• RECORDS TO USE:
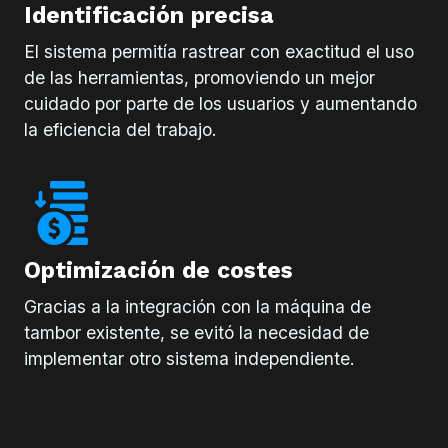
Identificación precisa
El sistema permitía rastrear con exactitud el uso
de las herramientas, promoviendo un mejor
cuidado por parte de los usuarios y aumentando
la eficiencia del trabajo.
Optimización de costes
Gracias a la integración con la máquina de
tambor existente, se evitó la necesidad de
implementar otro sistema independiente.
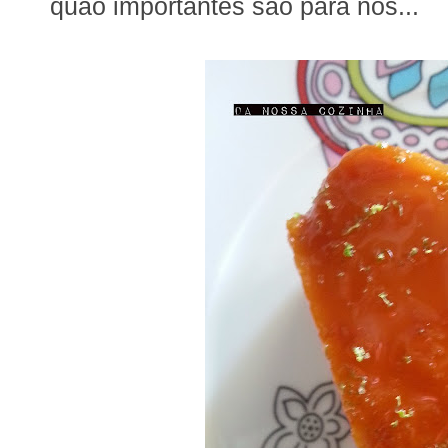
quão importantes são para nós...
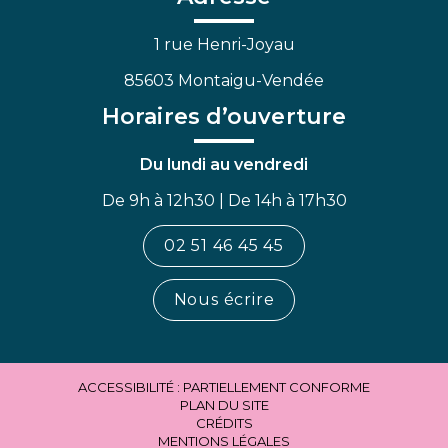
1 rue Henri-Joyau
85603 Montaigu-Vendée
Horaires d’ouverture
Du lundi au vendredi
De 9h à 12h30 | De 14h à 17h30
02 51 46 45 45
Nous écrire
ACCESSIBILITÉ : PARTIELLEMENT CONFORME
PLAN DU SITE
CRÉDITS
MENTIONS LÉGALES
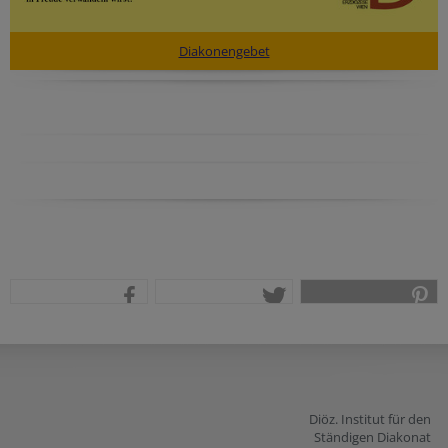
Diakonengebet
teilen
tweet
pin it
Diöz. Institut für den
Ständigen Diakonat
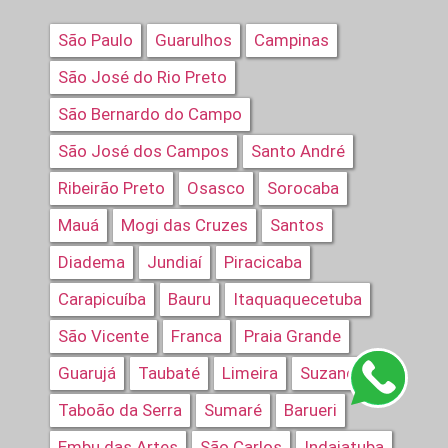
São Paulo
Guarulhos
Campinas
São José do Rio Preto
São Bernardo do Campo
São José dos Campos
Santo André
Ribeirão Preto
Osasco
Sorocaba
Mauá
Mogi das Cruzes
Santos
Diadema
Jundiaí
Piracicaba
Carapicuíba
Bauru
Itaquaquecetuba
São Vicente
Franca
Praia Grande
Guarujá
Taubaté
Limeira
Suzano
Taboão da Serra
Sumaré
Barueri
Embu das Artes
São Carlos
Indaiatuba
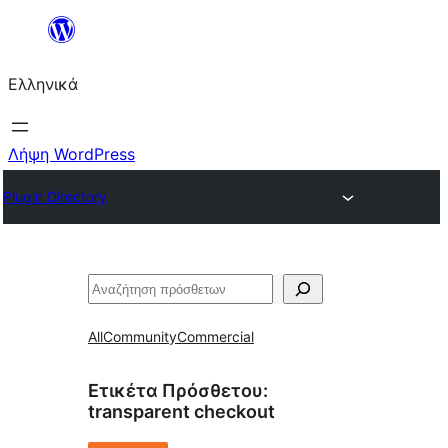
Μετάβαση
στο
Ελληνικά
περιεχόμενο
Λήψη WordPress
Plugin Directory
Αναζήτηση
All
Community
Commercial
Ετικέτα Πρόσθετου:
transparent checkout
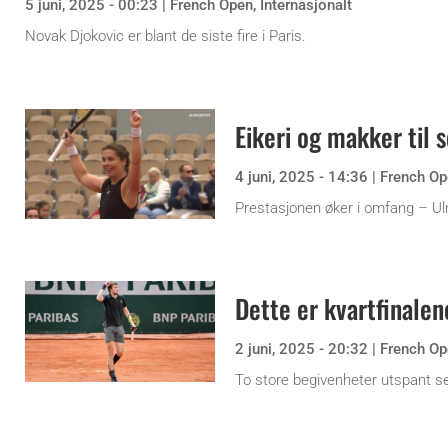
5 juni, 2025 - 00:23
|
French Open
,
Internasjonalt
Novak Djokovic er blant de siste fire i Paris.
Eikeri og makker til 
4 juni, 2025 - 14:36
|
French Op
Prestasjonen øker i omfang – Ulri
Dette er kvartfinalene
2 juni, 2025 - 20:32
|
French Op
To store begivenheter utspant se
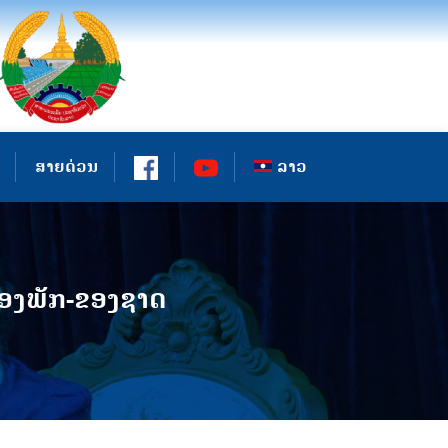
ສາຍດ່ວນ
ລາວ
ນຂອງພັກ-ຂອງຊາດ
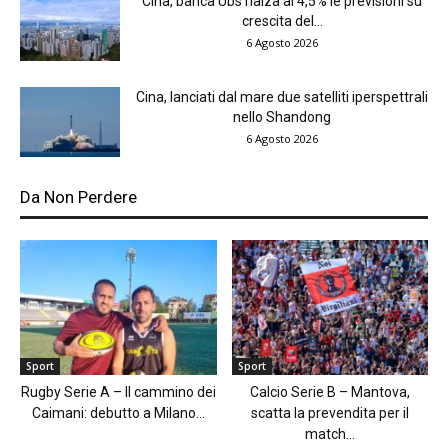
Cina, banca Ubs rialza al 4,5% le previsioni su
crescita del...
6 Agosto 2026
Cina, lanciati dal mare due satelliti iperspettrali
nello Shandong
6 Agosto 2026
Da Non Perdere
Sport
Sport
Rugby Serie A – Il cammino dei
Calcio Serie B – Mantova,
Caimani: debutto a Milano...
scatta la prevendita per il
match...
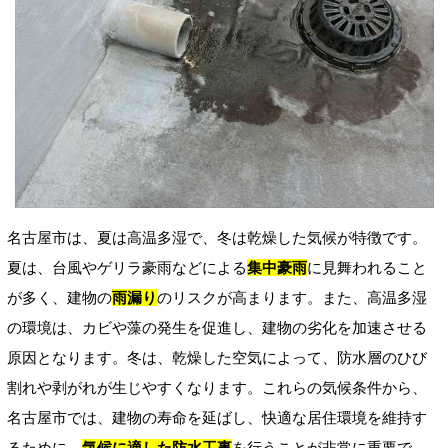
名古屋市は、夏は高温多湿で、冬は乾燥した気候が特徴です。
夏は、台風やゲリラ豪雨などによる
集中豪雨
に見舞われること
が多く、建物の
雨漏り
のリスクが高まります。また、高温多湿
の環境は、カビや藻の発生を促進し、建物の劣化を加速させる
原因となります。冬は、乾燥した空気によって、防水層のひび
割れや剥がれが生じやすくなります。これらの気候条件から、
名古屋市では、建物の寿命を延ばし、快適な居住環境を維持す
るために、
気候に適した防水工事
を行うことが非常に重要で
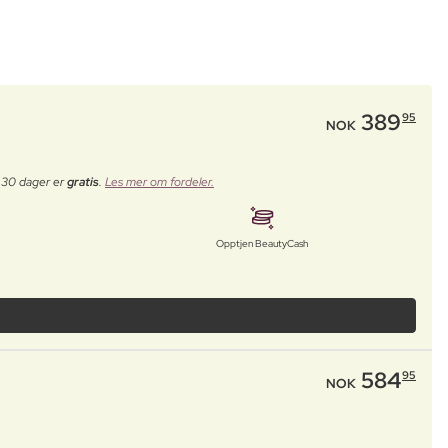
389
95
NOK
e 30 dager er
gratis
.
Les mer om fordeler.
Opptjen BeautyCash
584
95
NOK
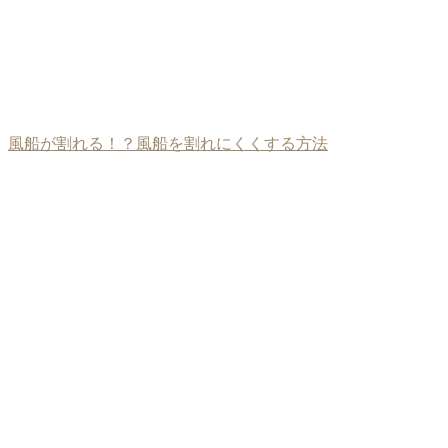
風船が割れる！？風船を割れにくくする方法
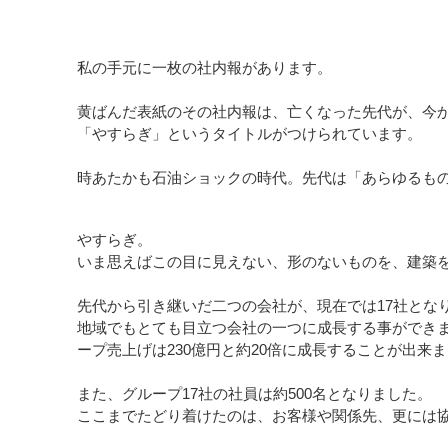
私の手元に一枚の社内報があります。
黄ばんだ表紙のその社内報は、亡くなった先代が、今か
「やすらぎ」というタイトルがつけられています。
時あたかも石油ショックの時代。先代は「あらゆるも
やすらぎ。
いま思えばこの目に見えない、形のないものを、建築
先代から引き継いだ二つの会社が、現在では17社とな
地域でもとても目立つ会社の一つに成長する事ができま
ープ売上げは230億円と約20倍に成長することが出来
また、グループ17社の社員は約500名となりました。
ここまでたどり着けたのは、お客様や関係先、更には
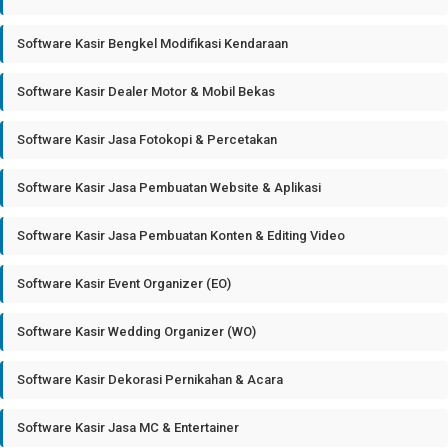
Software Kasir Bengkel Modifikasi Kendaraan
Software Kasir Dealer Motor & Mobil Bekas
Software Kasir Jasa Fotokopi & Percetakan
Software Kasir Jasa Pembuatan Website & Aplikasi
Software Kasir Jasa Pembuatan Konten & Editing Video
Software Kasir Event Organizer (EO)
Software Kasir Wedding Organizer (WO)
Software Kasir Dekorasi Pernikahan & Acara
Software Kasir Jasa MC & Entertainer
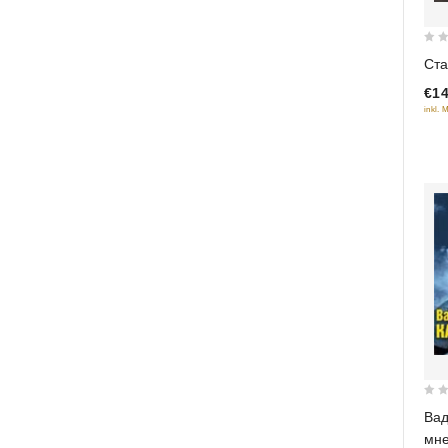
0
Ста
out
€14
of
inkl. 
5
0
Вад
out
мне
of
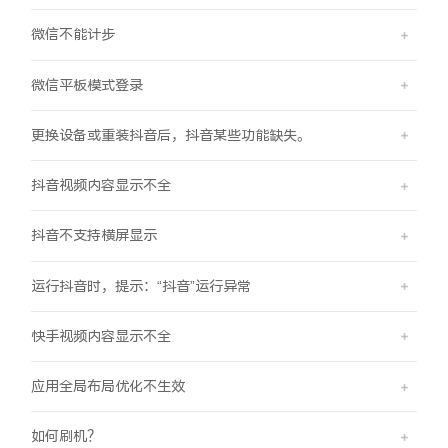
微信不能计步
微信平板模式登录
更换设备或重装抖音后，抖音某些功能缺失。
抖音视频内容显示不全
抖音不支持横屏显示
运行抖音时，提示：“抖音”运行异常
快手视频内容显示不全
应用全局布局优化不生效
如何刷机？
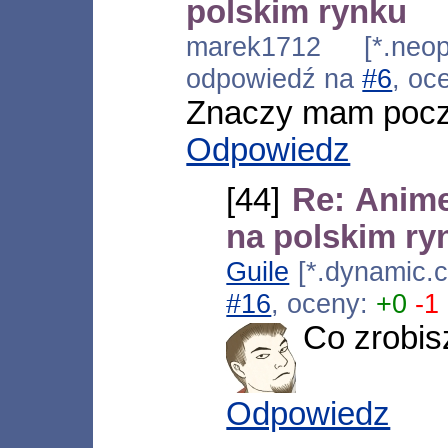
polskim rynku
marek1712 [*.neopl
odpowiedź na
#6
, oc
Znaczy mam pocz
Odpowiedz
[44]
Re: Anim
na polskim ry
Guile
[*.dynamic.c
#16
, oceny:
+0
-1
Co zrobisz
Odpowiedz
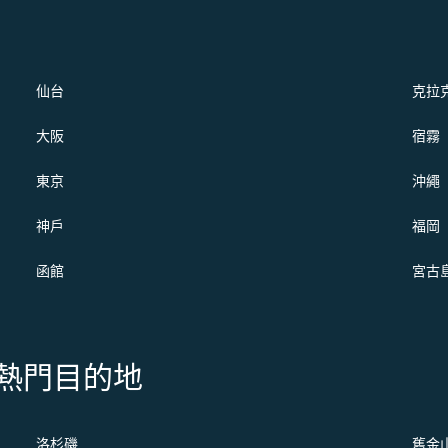
仙台
克拉
大阪
宿霧
東京
沖繩
神戶
福岡
函館
宮古
s 的熱門目的地
洛杉磯
舊金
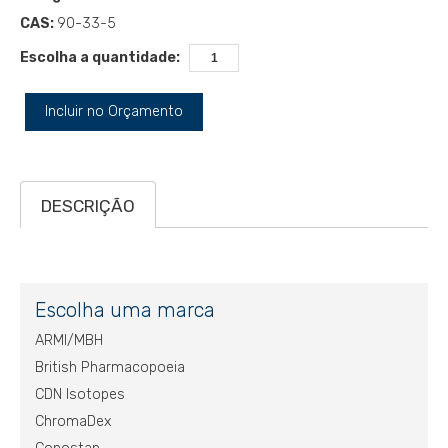
CAS:
90-33-5
Escolha a quantidade:
Incluir no Orçamento
DESCRIÇÃO
Escolha uma marca
ARMI/MBH
British Pharmacopoeia
CDN Isotopes
ChromaDex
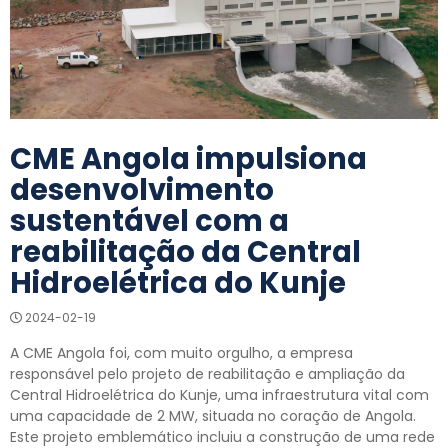
CME Angola impulsiona
desenvolvimento
sustentável com a
reabilitação da Central
Hidroelétrica do Kunje
2024-02-19
A CME Angola foi, com muito orgulho, a empresa
responsável pelo projeto de reabilitação e ampliação da
Central Hidroelétrica do Kunje, uma infraestrutura vital com
uma capacidade de 2 MW, situada no coração de Angola.
Este projeto emblemático incluiu a construção de uma rede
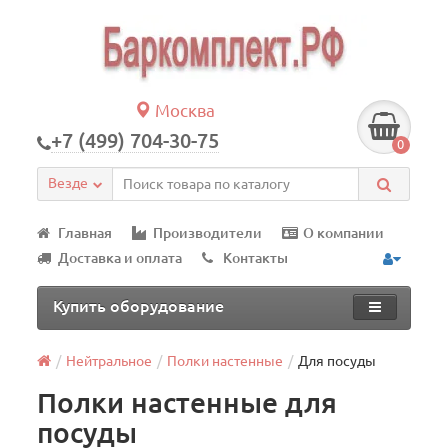
Москва
+7 (499) 704-30-75
0
Везде
Главная
Производители
О компании
Доставка и оплата
Контакты
Купить оборудование
Нейтральное
Полки настенные
Для посуды
Полки настенные для
посуды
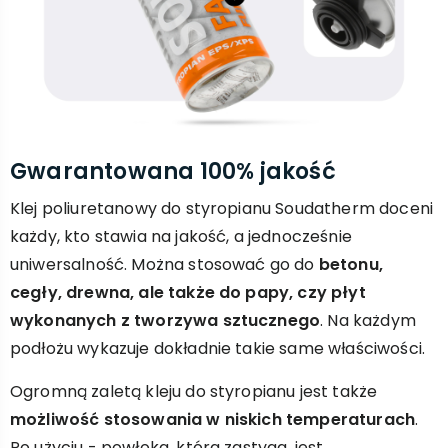
Gwarantowana 100% jakość
Klej poliuretanowy do styropianu Soudatherm doceni
każdy, kto stawia na jakość, a jednocześnie
uniwersalność. Można stosować go do
betonu,
cegły, drewna, ale także do papy, czy płyt
wykonanych z tworzywa sztucznego
. Na każdym
podłożu wykazuje dokładnie takie same właściwości.
Ogromną zaletą kleju do styropianu jest także
możliwość stosowania w niskich temperaturach
.
Po użyciu - powłoka, która zastyga, jest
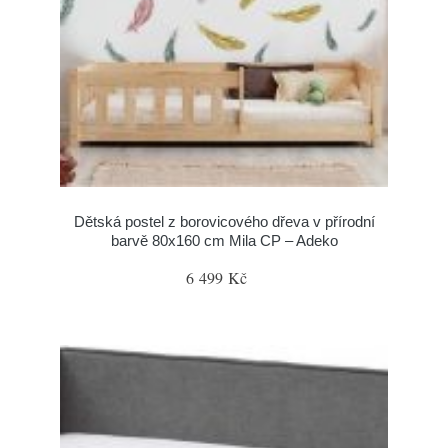
Dětská postel z borovicového dřeva v přírodní
barvě 80x160 cm Mila CP – Adeko
6 499 Kč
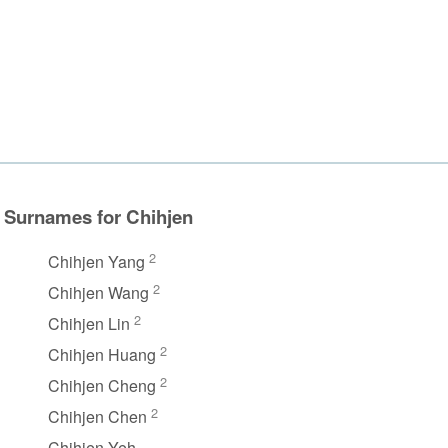
Surnames for Chihjen
2
Chihjen Yang
2
Chihjen Wang
2
Chihjen Lin
2
Chihjen Huang
2
Chihjen Cheng
2
Chihjen Chen
Chihjen Yeh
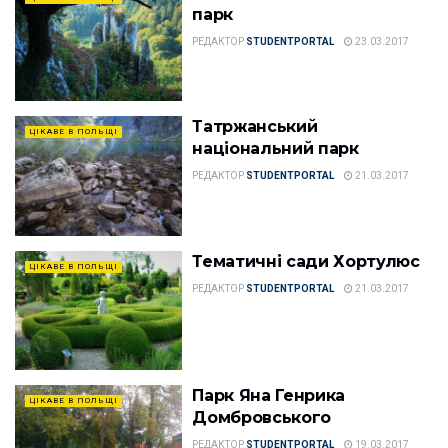
парк
РЕДАКТОР
STUDENTPORTAL
23.03.2017
Татржанський
ЦІКАВЕ В ПОЛЬЩІ
національний парк
РЕДАКТОР
STUDENTPORTAL
21.03.2017
Тематичні сади Хортулюс
ЦІКАВЕ В ПОЛЬЩІ
РЕДАКТОР
STUDENTPORTAL
21.03.2017
Парк Яна Генрика
ЦІКАВЕ В ПОЛЬЩІ
Домбровського
РЕДАКТОР
STUDENTPORTAL
19.03.2017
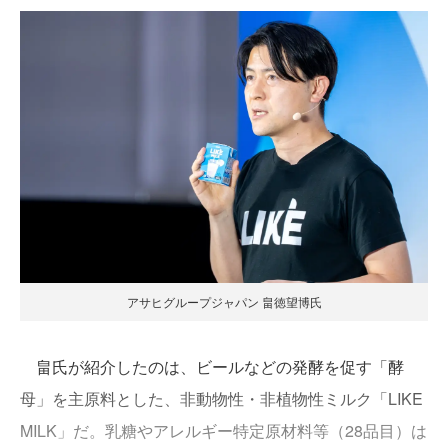
アサヒグループジャパン 畠徳望博氏
畠氏が紹介したのは、ビールなどの発酵を促す「酵
母」を主原料とした、非動物性・非植物性ミルク「LIKE
MILK」だ。乳糖やアレルギー特定原材料等（28品目）は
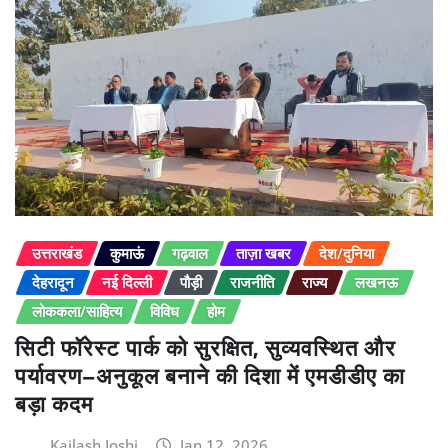
उत्तराखंड
कुमाऊं
गढ़वाल
ताज़ा खबर
देश/दुनिया
देहरादून
नई दिल्ली
पौड़ी
राजनीति
राज्य
लखनऊ
लोककला/साहित्य
विविध
होम
सिटी फॉरेस्ट पार्क को सुरक्षित, सुव्यवस्थित और
पर्यावरण–अनुकूल बनाने की दिशा में एमडीडीए का
बड़ा कदम
Kailash Joshi
Jan 12, 2026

• WHAT NEEDS TO BE DONE:
Print every line of the data exactly. Pictures do not belong in the copy.

• WRITTEN ANSWER:
Identificación precisa
El sistema permitía rastrear con exactitud el uso
de las herramientas, promoviendo un mejor
cuidado por parte de los usuarios y aumentando
la eficiencia del trabajo.
Optimización de costes
Gracias a la integración con la máquina de
tambor existente, se evitó la necesidad de
implementar otro sistema independiente.
quão importantes são para nós...
1 rue Henri-Joyau
85603 Montaigu-Vendée
Horaires d’ouverture
Du lundi au vendredi
De 9h à 12h30 | De 14h à 17h30
02 51 46 45 45
Nous écrire
ACCESSIBILITÉ : PARTIELLEMENT CONFORME
PLAN DU SITE
CRÉDITS
MENTIONS LÉGALES
Diakonengebet
teilen
tweet
pin it
Diöz. Institut für den
Ständigen Diakonat
São Paulo
Guarulhos
Campinas
São José do Rio Preto
São Bernardo do Campo
São José dos Campos
Santo André
Ribeirão Preto
Osasco
Sorocaba
Mauá
Mogi das Cruzes
Santos
Diadema
Jundiaí
Piracicaba
Carapicuíba
Bauru
Itaquaquecetuba
São Vicente
Franca
Praia Grande
Guarujá
Taubaté
Limeira
Suzano
Taboão da Serra
Sumaré
Barueri
Embu das Artes
São Carlos
Indaiatuba
Μετάβαση
στο
Ελληνικά
περιεχόμενο
Λήψη WordPress
Plugin Directory
Αναζήτηση
All
Community
Commercial
Ετικέτα Πρόσθετου:
transparent checkout
5 juni, 2025 - 00:23
|
French Open
,
Internasjonalt
Novak Djokovic er blant de siste fire i Paris.
Eikeri og makker til 
4 juni, 2025 - 14:36
|
French Op
Prestasjonen øker i omfang – Ulri
Dette er kvartfinalene
2 juni, 2025 - 20:32
|
French Op
To store begivenheter utspant se
ສາຍດ່ວນ
ລາວ
ນຂອງພັກ-ຂອງຊາດ
Cina, banca Ubs rialza al 4,5% le previsioni su
crescita del...
6 Agosto 2026
Cina, lanciati dal mare due satelliti iperspettrali
nello Shandong
6 Agosto 2026
Da Non Perdere
Sport
Sport
Rugby Serie A – Il cammino dei
Calcio Serie B – Mantova,
Caimani: debutto a Milano...
scatta la prevendita per il
match...
名古屋市は、夏は高温多湿で、冬は乾燥した気候が特徴です。
夏は、台風やゲリラ豪雨などによる
集中豪雨
に見舞われること
が多く、建物の
雨漏り
のリスクが高まります。また、高温多湿
の環境は、カビや藻の発生を促進し、建物の劣化を加速させる
原因となります。冬は、乾燥した空気によって、防水層のひび
割れや剥がれが生じやすくなります。これらの気候条件から、
名古屋市では、建物の寿命を延ばし、快適な居住環境を維持す
るために、
気候に適した防水工事
を行うことが非常に重要で
389
95
NOK
e 30 dager er
gratis
.
Les mer om fordeler.
Opptjen BeautyCash
584
95
NOK
風船が割れる！？風船を割れにくくする方法
私の手元に一枚の社内報があります。
黄ばんだ表紙のその社内報は、亡くなった先代が、今か
「やすらぎ」というタイトルがつけられています。
時あたかも石油ショックの時代。先代は「あらゆるも
やすらぎ。
いま思えばこの目に見えない、形のないものを、建築
先代から引き継いだ二つの会社が、現在では17社とな
地域でもとても目立つ会社の一つに成長する事ができま
ープ売上げは230億円と約20倍に成長することが出来
また、グループ17社の社員は約500名となりました。
ここまでたどり着けたのは、お客様や関係先、更には
Software Kasir Bengkel Modifikasi Kendaraan
Software Kasir Dealer Motor & Mobil Bekas
Software Kasir Jasa Fotokopi & Percetakan
Software Kasir Jasa Pembuatan Website & Aplikasi
Software Kasir Jasa Pembuatan Konten & Editing Video
Software Kasir Event Organizer (EO)
Software Kasir Wedding Organizer (WO)
Software Kasir Dekorasi Pernikahan & Acara
Software Kasir Jasa MC & Entertainer
0
Ста
out
€14
of
inkl. 
5
0
Вад
out
мне
of
微信不能计步
微信平板模式登录
更换设备或重装抖音后，抖音某些功能缺失。
抖音视频内容显示不全
抖音不支持横屏显示
运行抖音时，提示：“抖音”运行异常
快手视频内容显示不全
应用全局布局优化不生效
如何刷机？
polskim rynku
marek1712 [*.neopl
odpowiedź na
#6
, oc
Znaczy mam pocz
Odpowiedz
[44]
Re: Anim
na polskim ry
Guile
[*.dynamic.c
#16
, oceny:
+0
-1
Co zrobisz
Odpowiedz
仙台
克拉
大阪
宿霧
東京
沖繩
神戶
福岡
函館
宮古
s 的熱門目的地
洛杉磯
舊金
CAS:
90-33-5
Escolha a quantidade:
Incluir no Orçamento
DESCRIÇÃO
Escolha uma marca
ARMI/MBH
British Pharmacopoeia
CDN Isotopes
ChromaDex
CME Angola impulsiona
desenvolvimento
sustentável com a
reabilitação da Central
Hidroelétrica do Kunje
2024-02-19
A CME Angola foi, com muito orgulho, a empresa
responsável pelo projeto de reabilitação e ampliação da
Central Hidroelétrica do Kunje, uma infraestrutura vital com
uma capacidade de 2 MW, situada no coração de Angola.
Este projeto emblemático incluiu a construção de uma rede
Москва
+7 (499) 704-30-75
0
Везде
Главная
Производители
О компании
Доставка и оплата
Контакты
Купить оборудование
Нейтральное
Полки настенные
Для посуды
Полки настенные для
посуды
Gwarantowana 100% jakość
Klej poliuretanowy do styropianu Soudatherm doceni
każdy, kto stawia na jakość, a jednocześnie
uniwersalność. Można stosować go do
betonu,
cegły, drewna, ale także do papy, czy płyt
wykonanych z tworzywa sztucznego
. Na każdym
podłożu wykazuje dokładnie takie same właściwości.
Ogromną zaletą kleju do styropianu jest także
możliwość stosowania w niskich temperaturach
.
Po użyciu - powłoka, która zastyga, jest
Dětská postel z borovicového dřeva v přírodní
barvě 80x160 cm Mila CP – Adeko
6 499 Kč
Surnames for Chihjen
2
Chihjen Yang
2
Chihjen Wang
2
Chihjen Lin
2
Chihjen Huang
2
Chihjen Cheng
2
Chihjen Chen
Chihjen Yeh
парк
РЕДАКТОР
STUDENTPORTAL
23.03.2017
Татржанський
ЦІКАВЕ В ПОЛЬЩІ
національний парк
РЕДАКТОР
STUDENTPORTAL
21.03.2017
Тематичні сади Хортулюс
ЦІКАВЕ В ПОЛЬЩІ
РЕДАКТОР
STUDENTPORTAL
21.03.2017
Парк Яна Генрика
ЦІКАВЕ В ПОЛЬЩІ
Домбровського
РЕДАКТОР
STUDENTPORTAL
19.03.2017
アサヒグループジャパン 畠徳望博氏
畠氏が紹介したのは、ビールなどの発酵を促す「酵
母」を主原料とした、非動物性・非植物性ミルク「LIKE
MILK」だ。乳糖やアレルギー特定原材料等（28品目）は
उत्तराखंड
कुमाऊं
गढ़वाल
ताज़ा खबर
देश/दुनिया
देहरादून
नई दिल्ली
पौड़ी
राजनीति
राज्य
लखनऊ
लोककला/साहित्य
विविध
होम
सिटी फॉरेस्ट पार्क को सुरक्षित, सुव्यवस्थित और
पर्यावरण–अनुकूल बनाने की दिशा में एमडीडीए का
बड़ा कदम
Kailash Joshi
Jan 12, 2026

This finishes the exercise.